第一選択の抗うつ薬に部分的または限られた藩王しか得られなかった場合の治療戦略
・第一選択の抗うつ薬で部分的にしか有効でなかった場合、薬剤を変更するか他剤を追加するかを検討する。
・変更については、違うクラスに変更するのか同じクラスの中で変更するのかについては結論は出ていない。
continuation phase
・一度寛解が達成できたあとは、寛解を維持する必要がある。
・うつ病エピソードから回復後の半年間は再発しやすい。
・約20%が再発するとされている。
・薬物療法が中断されたケースや用量を減量したケースで再発しやすい。
・初回のうつ病エピソードで薬物治療に反応し寛解が得られた場合、抗うつ薬は少なくとも4-9か月は減量せず治療量を継続すべきである。

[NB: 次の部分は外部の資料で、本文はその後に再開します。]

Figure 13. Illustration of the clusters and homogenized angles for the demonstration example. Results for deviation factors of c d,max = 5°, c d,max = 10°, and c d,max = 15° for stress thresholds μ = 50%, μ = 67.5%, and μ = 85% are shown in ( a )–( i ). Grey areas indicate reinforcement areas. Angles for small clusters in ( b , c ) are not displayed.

・CBTは有用である。長期的に再発・再燃を防ぐことが明らかになっている。抗うつ薬と併用することで、抗うつ薬の治療期間を短くすることができるかもしれない。
・family physicianはできる限り早く、再発や再燃の徴候に気づき、治療する必要がある。患者や家族に再発の徴候を理解してもらうのも役立つかもしれない。
maintenance phase
・今まで気づかれていなかった残存する症状を解決し、病前の機能へと完全に回復することを維持し、再発するのを防ぐことを目標とする。
・maintenance treatmentは3つ以上のうつ病症状を呈し患者に対して行われるべきである。